* [PROVIDED INFORMATION]
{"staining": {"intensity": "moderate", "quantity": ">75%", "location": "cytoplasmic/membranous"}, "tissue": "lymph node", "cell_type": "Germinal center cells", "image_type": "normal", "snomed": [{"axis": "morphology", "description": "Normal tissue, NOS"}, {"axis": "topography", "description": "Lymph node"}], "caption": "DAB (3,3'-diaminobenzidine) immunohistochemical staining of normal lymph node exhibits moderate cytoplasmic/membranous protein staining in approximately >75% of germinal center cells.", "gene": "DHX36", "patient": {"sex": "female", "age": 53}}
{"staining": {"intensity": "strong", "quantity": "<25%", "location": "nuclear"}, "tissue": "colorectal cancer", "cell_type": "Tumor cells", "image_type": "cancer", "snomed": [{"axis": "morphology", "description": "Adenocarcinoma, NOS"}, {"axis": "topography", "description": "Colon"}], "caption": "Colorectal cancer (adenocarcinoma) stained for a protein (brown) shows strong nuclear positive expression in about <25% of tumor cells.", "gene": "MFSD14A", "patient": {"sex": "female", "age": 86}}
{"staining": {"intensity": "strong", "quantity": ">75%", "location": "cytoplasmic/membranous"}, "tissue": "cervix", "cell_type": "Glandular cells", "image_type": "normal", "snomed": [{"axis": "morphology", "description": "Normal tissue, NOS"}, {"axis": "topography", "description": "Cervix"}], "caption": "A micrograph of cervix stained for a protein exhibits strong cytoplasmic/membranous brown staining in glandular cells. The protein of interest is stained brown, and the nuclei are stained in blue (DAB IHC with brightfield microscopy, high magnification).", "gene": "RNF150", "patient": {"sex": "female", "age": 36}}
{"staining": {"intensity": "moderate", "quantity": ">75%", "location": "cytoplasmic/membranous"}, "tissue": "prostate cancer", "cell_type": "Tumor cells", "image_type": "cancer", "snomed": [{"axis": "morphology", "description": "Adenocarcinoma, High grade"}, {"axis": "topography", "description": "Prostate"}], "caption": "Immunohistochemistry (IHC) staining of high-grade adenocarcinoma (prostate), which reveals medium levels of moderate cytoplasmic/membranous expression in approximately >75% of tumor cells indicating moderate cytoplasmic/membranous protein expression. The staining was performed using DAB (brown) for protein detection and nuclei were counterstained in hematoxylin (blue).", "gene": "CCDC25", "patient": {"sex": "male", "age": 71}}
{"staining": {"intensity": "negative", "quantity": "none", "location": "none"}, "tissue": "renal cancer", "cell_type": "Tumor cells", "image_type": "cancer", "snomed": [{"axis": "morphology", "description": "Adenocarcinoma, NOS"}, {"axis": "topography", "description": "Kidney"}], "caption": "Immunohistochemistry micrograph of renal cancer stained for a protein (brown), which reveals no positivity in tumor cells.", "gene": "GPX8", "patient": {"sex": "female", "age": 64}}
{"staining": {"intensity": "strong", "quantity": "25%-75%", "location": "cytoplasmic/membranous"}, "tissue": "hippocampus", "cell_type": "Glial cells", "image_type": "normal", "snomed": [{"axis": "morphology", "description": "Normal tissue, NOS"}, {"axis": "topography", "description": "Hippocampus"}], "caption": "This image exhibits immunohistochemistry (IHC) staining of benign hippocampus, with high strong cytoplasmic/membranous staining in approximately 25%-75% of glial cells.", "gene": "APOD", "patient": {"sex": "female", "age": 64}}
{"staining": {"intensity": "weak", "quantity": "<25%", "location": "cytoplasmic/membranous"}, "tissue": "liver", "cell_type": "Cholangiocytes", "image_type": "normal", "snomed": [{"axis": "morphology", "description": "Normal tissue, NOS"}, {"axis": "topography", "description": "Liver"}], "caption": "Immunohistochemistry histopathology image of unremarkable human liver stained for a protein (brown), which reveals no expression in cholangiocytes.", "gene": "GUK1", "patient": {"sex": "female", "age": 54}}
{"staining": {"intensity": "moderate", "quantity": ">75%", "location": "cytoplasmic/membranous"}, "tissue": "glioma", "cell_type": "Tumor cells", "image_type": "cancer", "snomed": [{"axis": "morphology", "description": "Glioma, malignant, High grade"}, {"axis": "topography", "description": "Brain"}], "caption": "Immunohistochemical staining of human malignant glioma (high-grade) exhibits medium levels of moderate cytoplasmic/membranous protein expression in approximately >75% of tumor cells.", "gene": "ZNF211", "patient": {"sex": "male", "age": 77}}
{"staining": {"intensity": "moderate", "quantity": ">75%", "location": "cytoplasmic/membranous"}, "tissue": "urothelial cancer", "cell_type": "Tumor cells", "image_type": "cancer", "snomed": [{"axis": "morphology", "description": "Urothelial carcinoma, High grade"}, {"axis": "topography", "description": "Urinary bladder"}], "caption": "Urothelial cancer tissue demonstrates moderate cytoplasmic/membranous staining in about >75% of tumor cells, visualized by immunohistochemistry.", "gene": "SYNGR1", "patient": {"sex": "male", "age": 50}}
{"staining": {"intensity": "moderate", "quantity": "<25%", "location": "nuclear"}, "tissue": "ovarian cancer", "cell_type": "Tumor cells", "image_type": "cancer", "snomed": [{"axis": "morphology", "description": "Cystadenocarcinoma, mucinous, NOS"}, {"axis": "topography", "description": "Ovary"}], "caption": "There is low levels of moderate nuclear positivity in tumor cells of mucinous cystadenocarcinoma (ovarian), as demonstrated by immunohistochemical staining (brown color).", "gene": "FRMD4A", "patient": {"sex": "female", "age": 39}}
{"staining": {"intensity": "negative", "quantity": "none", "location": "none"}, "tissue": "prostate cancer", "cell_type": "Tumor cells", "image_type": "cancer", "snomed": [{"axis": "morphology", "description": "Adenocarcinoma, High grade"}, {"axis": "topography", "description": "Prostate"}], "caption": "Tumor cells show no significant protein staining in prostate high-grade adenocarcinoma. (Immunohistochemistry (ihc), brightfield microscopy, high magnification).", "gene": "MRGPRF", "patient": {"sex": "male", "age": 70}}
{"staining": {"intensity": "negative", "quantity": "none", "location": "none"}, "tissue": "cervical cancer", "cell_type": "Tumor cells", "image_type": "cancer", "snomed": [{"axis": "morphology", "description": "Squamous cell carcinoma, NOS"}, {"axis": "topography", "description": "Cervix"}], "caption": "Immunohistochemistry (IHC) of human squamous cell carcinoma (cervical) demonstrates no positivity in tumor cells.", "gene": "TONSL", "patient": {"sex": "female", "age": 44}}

* [GOAL OF THE EXERCISE] For this exercise, repeat each line of the listing exactly.

* [YOUR SOLUTION]
{"staining": {"intensity": "moderate", "quantity": ">75%", "location": "cytoplasmic/membranous"}, "tissue": "lymph node", "cell_type": "Germinal center cells", "image_type": "normal", "snomed": [{"axis": "morphology", "description": "Normal tissue, NOS"}, {"axis": "topography", "description": "Lymph node"}], "caption": "DAB (3,3'-diaminobenzidine) immunohistochemical staining of normal lymph node exhibits moderate cytoplasmic/membranous protein staining in approximately >75% of germinal center cells.", "gene": "DHX36", "patient": {"sex": "female", "age": 53}}
{"staining": {"intensity": "strong", "quantity": "<25%", "location": "nuclear"}, "tissue": "colorectal cancer", "cell_type": "Tumor cells", "image_type": "cancer", "snomed": [{"axis": "morphology", "description": "Adenocarcinoma, NOS"}, {"axis": "topography", "description": "Colon"}], "caption": "Colorectal cancer (adenocarcinoma) stained for a protein (brown) shows strong nuclear positive expression in about <25% of tumor cells.", "gene": "MFSD14A", "patient": {"sex": "female", "age": 86}}
{"staining": {"intensity": "strong", "quantity": ">75%", "location": "cytoplasmic/membranous"}, "tissue": "cervix", "cell_type": "Glandular cells", "image_type": "normal", "snomed": [{"axis": "morphology", "description": "Normal tissue, NOS"}, {"axis": "topography", "description": "Cervix"}], "caption": "A micrograph of cervix stained for a protein exhibits strong cytoplasmic/membranous brown staining in glandular cells. The protein of interest is stained brown, and the nuclei are stained in blue (DAB IHC with brightfield microscopy, high magnification).", "gene": "RNF150", "patient": {"sex": "female", "age": 36}}
{"staining": {"intensity": "moderate", "quantity": ">75%", "location": "cytoplasmic/membranous"}, "tissue": "prostate cancer", "cell_type": "Tumor cells", "image_type": "cancer", "snomed": [{"axis": "morphology", "description": "Adenocarcinoma, High grade"}, {"axis": "topography", "description": "Prostate"}], "caption": "Immunohistochemistry (IHC) staining of high-grade adenocarcinoma (prostate), which reveals medium levels of moderate cytoplasmic/membranous expression in approximately >75% of tumor cells indicating moderate cytoplasmic/membranous protein expression. The staining was performed using DAB (brown) for protein detection and nuclei were counterstained in hematoxylin (blue).", "gene": "CCDC25", "patient": {"sex": "male", "age": 71}}
{"staining": {"intensity": "negative", "quantity": "none", "location": "none"}, "tissue": "renal cancer", "cell_type": "Tumor cells", "image_type": "cancer", "snomed": [{"axis": "morphology", "description": "Adenocarcinoma, NOS"}, {"axis": "topography", "description": "Kidney"}], "caption": "Immunohistochemistry micrograph of renal cancer stained for a protein (brown), which reveals no positivity in tumor cells.", "gene": "GPX8", "patient": {"sex": "female", "age": 64}}
{"staining": {"intensity": "strong", "quantity": "25%-75%", "location": "cytoplasmic/membranous"}, "tissue": "hippocampus", "cell_type": "Glial cells", "image_type": "normal", "snomed": [{"axis": "morphology", "description": "Normal tissue, NOS"}, {"axis": "topography", "description": "Hippocampus"}], "caption": "This image exhibits immunohistochemistry (IHC) staining of benign hippocampus, with high strong cytoplasmic/membranous staining in approximately 25%-75% of glial cells.", "gene": "APOD", "patient": {"sex": "female", "age": 64}}
{"staining": {"intensity": "weak", "quantity": "<25%", "location": "cytoplasmic/membranous"}, "tissue": "liver", "cell_type": "Cholangiocytes", "image_type": "normal", "snomed": [{"axis": "morphology", "description": "Normal tissue, NOS"}, {"axis": "topography", "description": "Liver"}], "caption": "Immunohistochemistry histopathology image of unremarkable human liver stained for a protein (brown), which reveals no expression in cholangiocytes.", "gene": "GUK1", "patient": {"sex": "female", "age": 54}}
{"staining": {"intensity": "moderate", "quantity": ">75%", "location": "cytoplasmic/membranous"}, "tissue": "glioma", "cell_type": "Tumor cells", "image_type": "cancer", "snomed": [{"axis": "morphology", "description": "Glioma, malignant, High grade"}, {"axis": "topography", "description": "Brain"}], "caption": "Immunohistochemical staining of human malignant glioma (high-grade) exhibits medium levels of moderate cytoplasmic/membranous protein expression in approximately >75% of tumor cells.", "gene": "ZNF211", "patient": {"sex": "male", "age": 77}}
{"staining": {"intensity": "moderate", "quantity": ">75%", "location": "cytoplasmic/membranous"}, "tissue": "urothelial cancer", "cell_type": "Tumor cells", "image_type": "cancer", "snomed": [{"axis": "morphology", "description": "Urothelial carcinoma, High grade"}, {"axis": "topography", "description": "Urinary bladder"}], "caption": "Urothelial cancer tissue demonstrates moderate cytoplasmic/membranous staining in about >75% of tumor cells, visualized by immunohistochemistry.", "gene": "SYNGR1", "patient": {"sex": "male", "age": 50}}
{"staining": {"intensity": "moderate", "quantity": "<25%", "location": "nuclear"}, "tissue": "ovarian cancer", "cell_type": "Tumor cells", "image_type": "cancer", "snomed": [{"axis": "morphology", "description": "Cystadenocarcinoma, mucinous, NOS"}, {"axis": "topography", "description": "Ovary"}], "caption": "There is low levels of moderate nuclear positivity in tumor cells of mucinous cystadenocarcinoma (ovarian), as demonstrated by immunohistochemical staining (brown color).", "gene": "FRMD4A", "patient": {"sex": "female", "age": 39}}
{"staining": {"intensity": "negative", "quantity": "none", "location": "none"}, "tissue": "prostate cancer", "cell_type": "Tumor cells", "image_type": "cancer", "snomed": [{"axis": "morphology", "description": "Adenocarcinoma, High grade"}, {"axis": "topography", "description": "Prostate"}], "caption": "Tumor cells show no significant protein staining in prostate high-grade adenocarcinoma. (Immunohistochemistry (ihc), brightfield microscopy, high magnification).", "gene": "MRGPRF", "patient": {"sex": "male", "age": 70}}
{"staining": {"intensity": "negative", "quantity": "none", "location": "none"}, "tissue": "cervical cancer", "cell_type": "Tumor cells", "image_type": "cancer", "snomed": [{"axis": "morphology", "description": "Squamous cell carcinoma, NOS"}, {"axis": "topography", "description": "Cervix"}], "caption": "Immunohistochemistry (IHC) of human squamous cell carcinoma (cervical) demonstrates no positivity in tumor cells.", "gene": "TONSL", "patient": {"sex": "female", "age": 44}}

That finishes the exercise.